Other Literary Forms
John Millington Synge’s nondramatic works—autobiographical sketches, essays, reviews, and diaries—document the proposition that his dramatic career began with his response to William Butler Yeats’s advice to abandon Paris for Ireland’s remote regions. Synge’s observations of the lives of the country people of Aran, Connemara, Kerry, and Wicklow indicate that until he lived in these repositories of folk tradition, he had not found either theme or style. The diaries and essays from these visits report Synge’s compilation of dramatic incidents, details of local color, images, and turns of speech, and show an understanding of that way of life that encompassed its dialect, character, and fatalism. Although these accounts show an acute eye for the dramatic, they have less-than-scientific reliability, permeated as they are with Synge’s nature mysticism, his brooding remove from social engagement, and his lack of sympathy with the religious traditions of the people. Synge’s direct, precise prose is chiefly valuable as a record of the sources for his plays and of his developing creative consciousness.

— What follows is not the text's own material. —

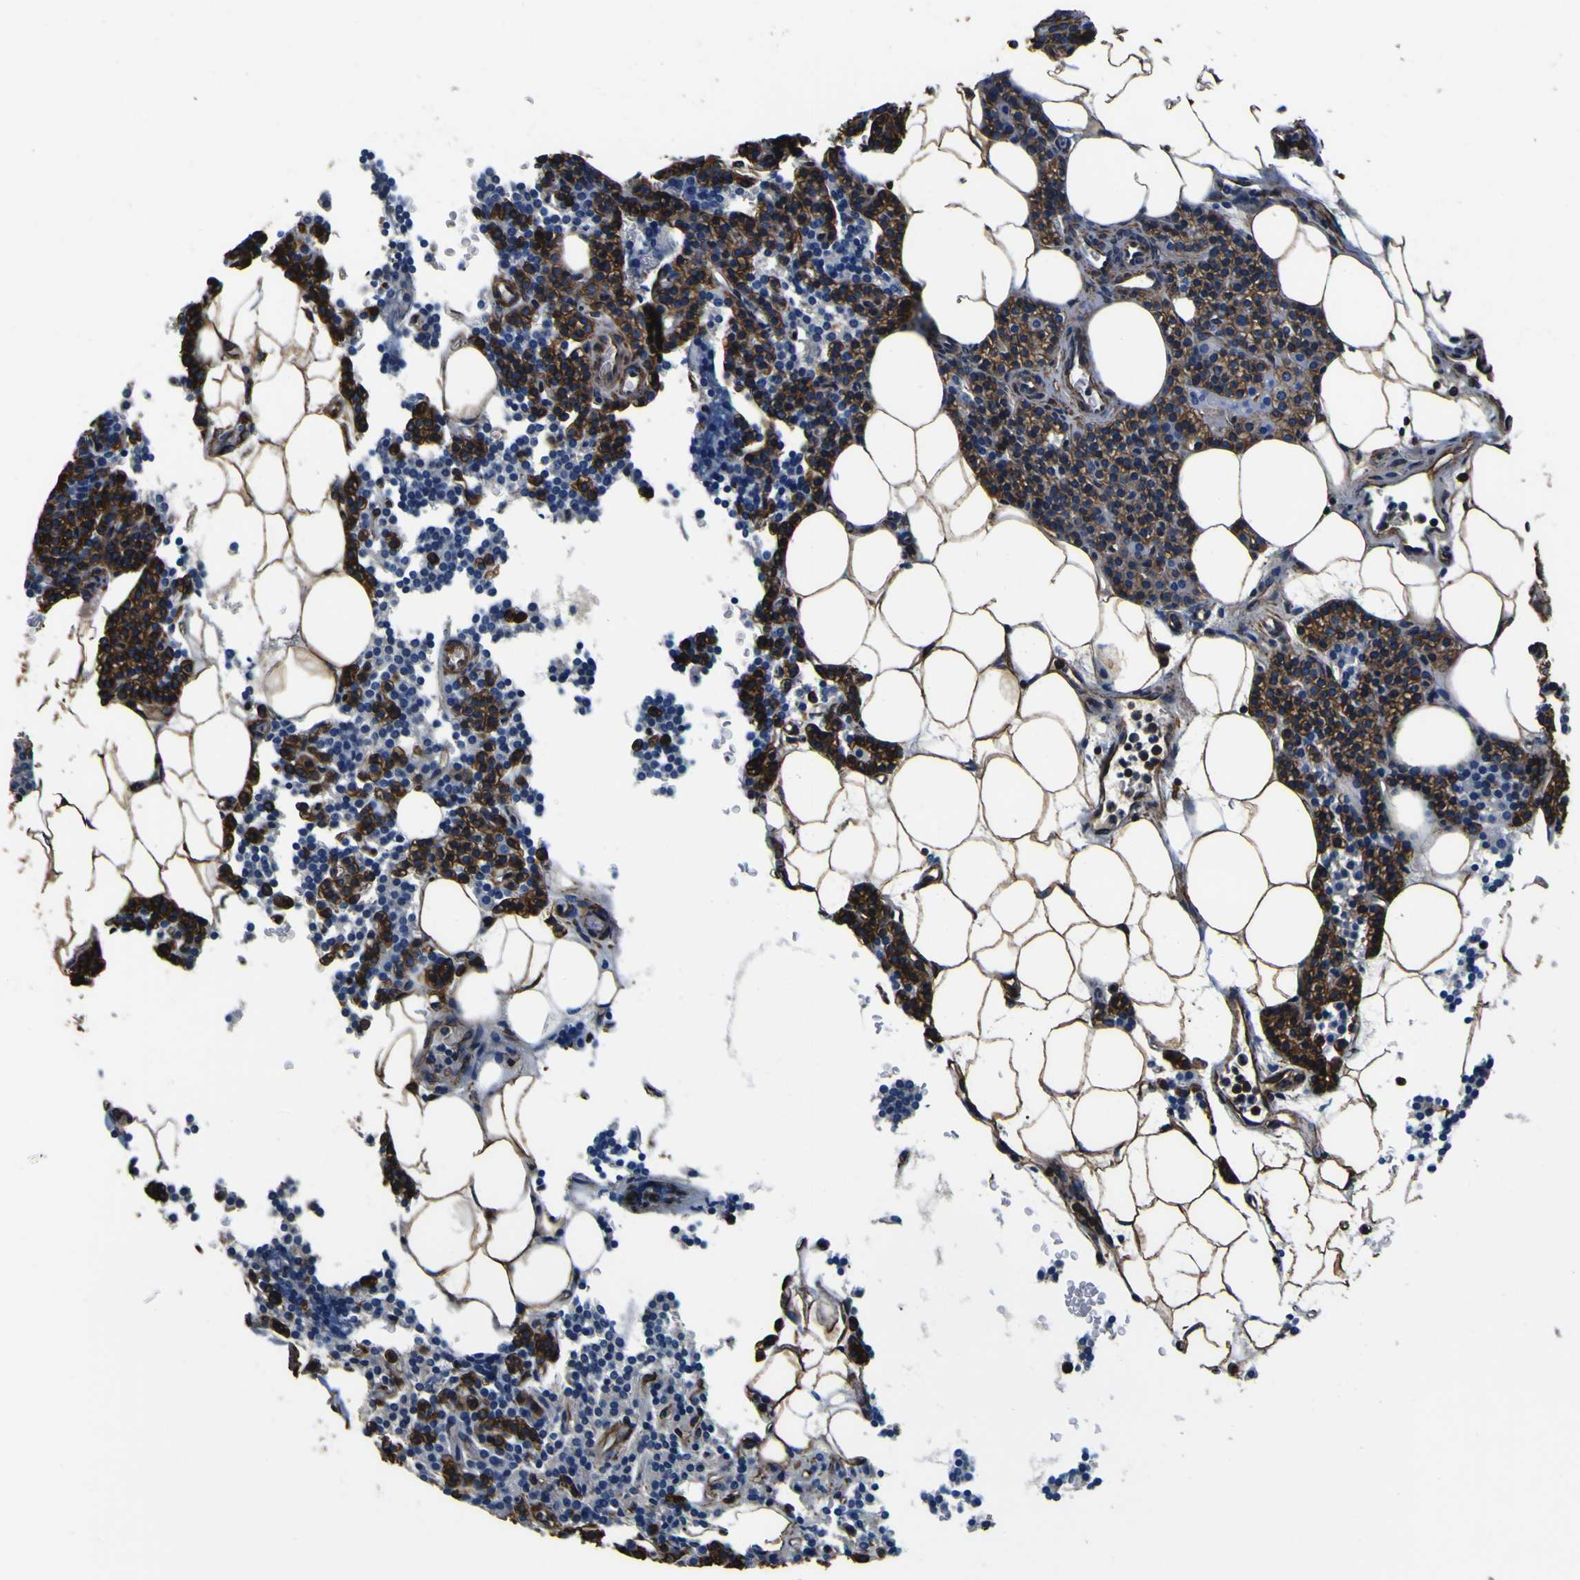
{"staining": {"intensity": "strong", "quantity": "<25%", "location": "cytoplasmic/membranous"}, "tissue": "parathyroid gland", "cell_type": "Glandular cells", "image_type": "normal", "snomed": [{"axis": "morphology", "description": "Normal tissue, NOS"}, {"axis": "morphology", "description": "Adenoma, NOS"}, {"axis": "topography", "description": "Parathyroid gland"}], "caption": "The histopathology image displays staining of normal parathyroid gland, revealing strong cytoplasmic/membranous protein staining (brown color) within glandular cells.", "gene": "TUBA1B", "patient": {"sex": "female", "age": 51}}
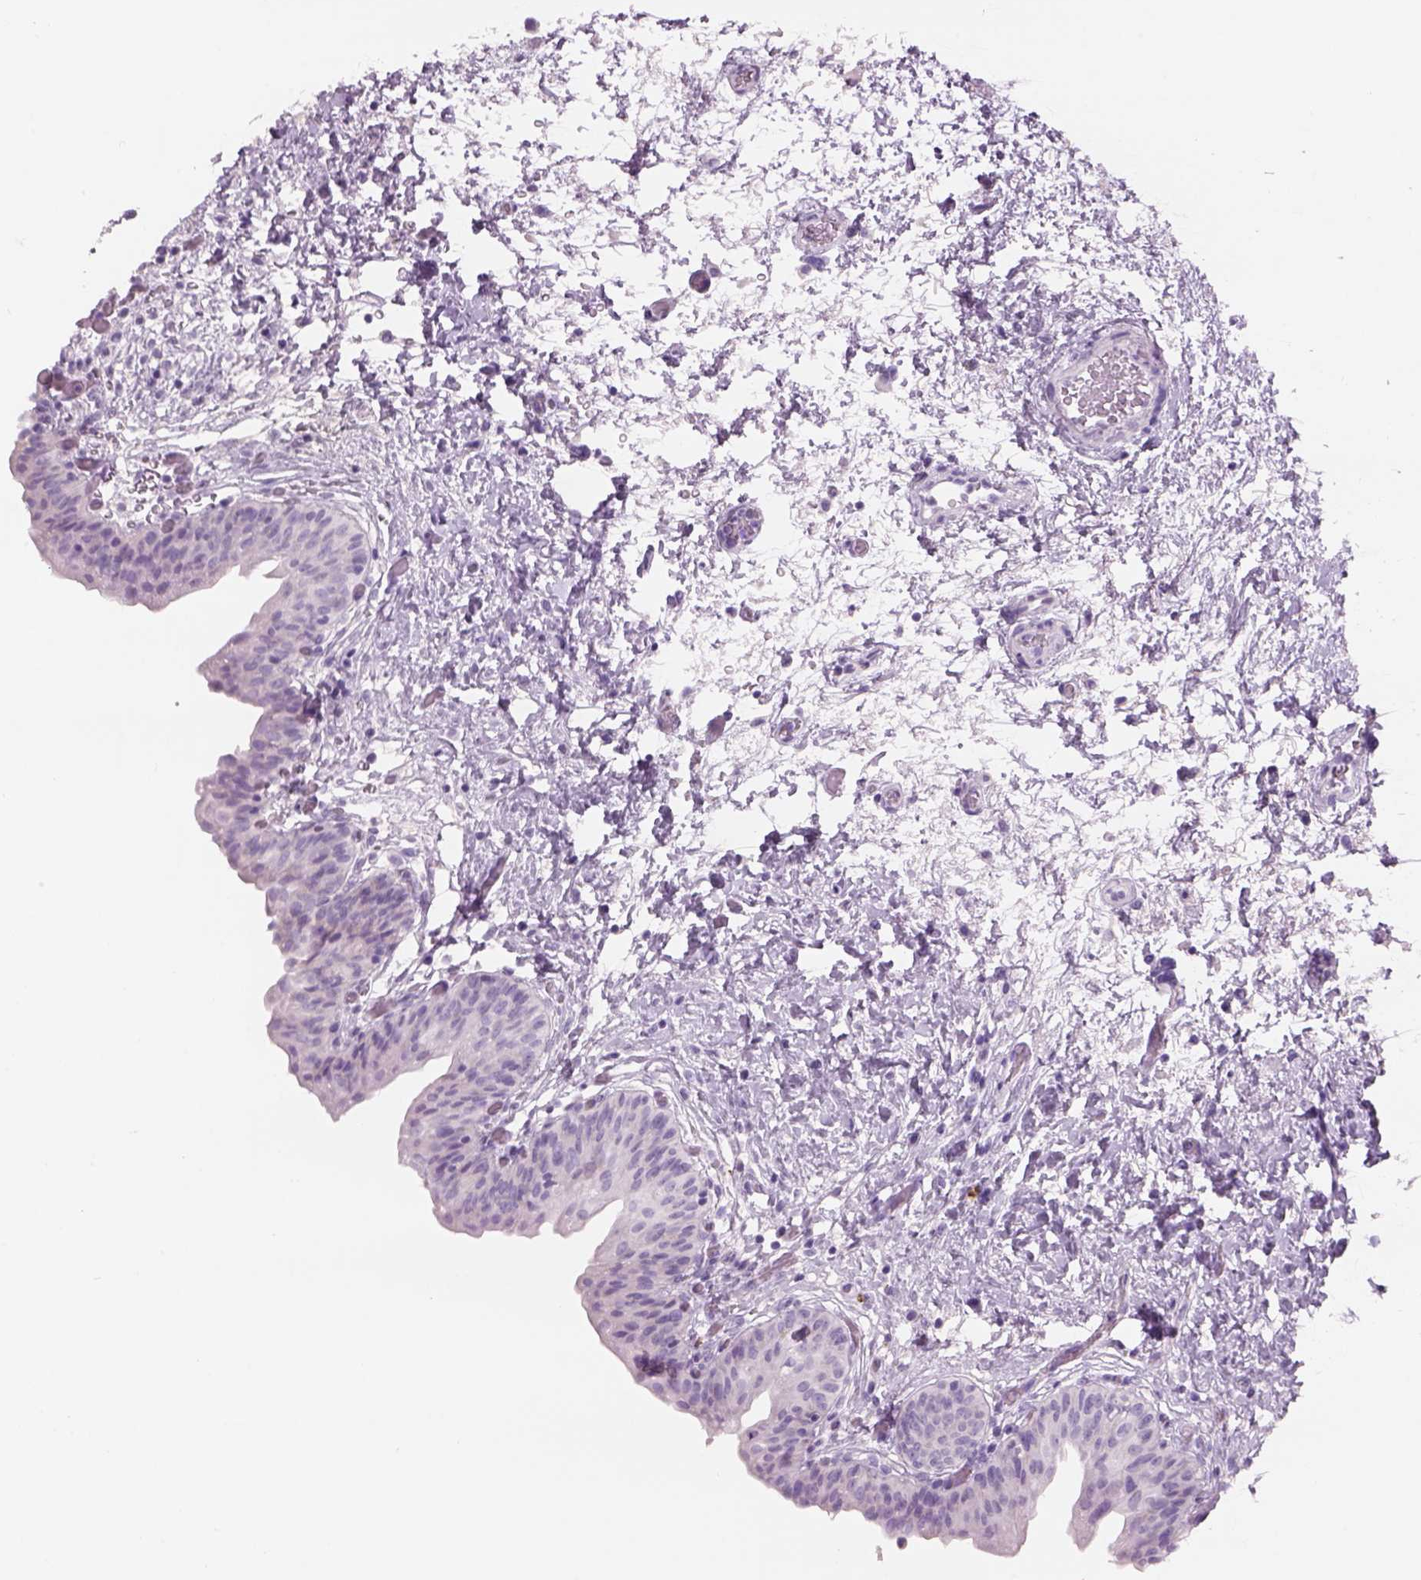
{"staining": {"intensity": "negative", "quantity": "none", "location": "none"}, "tissue": "urinary bladder", "cell_type": "Urothelial cells", "image_type": "normal", "snomed": [{"axis": "morphology", "description": "Normal tissue, NOS"}, {"axis": "topography", "description": "Urinary bladder"}], "caption": "Human urinary bladder stained for a protein using immunohistochemistry (IHC) displays no staining in urothelial cells.", "gene": "RHO", "patient": {"sex": "male", "age": 69}}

With a few exceptions—“In Kerry,” “Queens,” and “Danny”—Synge’s poetry merits the same judgment. Ironic, romantic, and morbid, it is rich with Celtic and folk reference. It also shows, however, the influence of various European poets— François Villon, Giacomo Leopardi, Petrarch—whose works Synge translated. There is some evidence that Synge’s direct idiom contributed to Yeats’s abandonment of romantic idealism after 1902.
Synge’s photographs (My Wallet of Photographs, 1971) are valuable documents of turn-of-the-century life on the Irish seaboard. His Letters to Molly (1971) and Some Letters of John M. Synge to Lady Gregory and W. B. Yeats (1971) are equally valuable in coming to an appreciation of Synge’s personal and business struggles in his final and more creative years.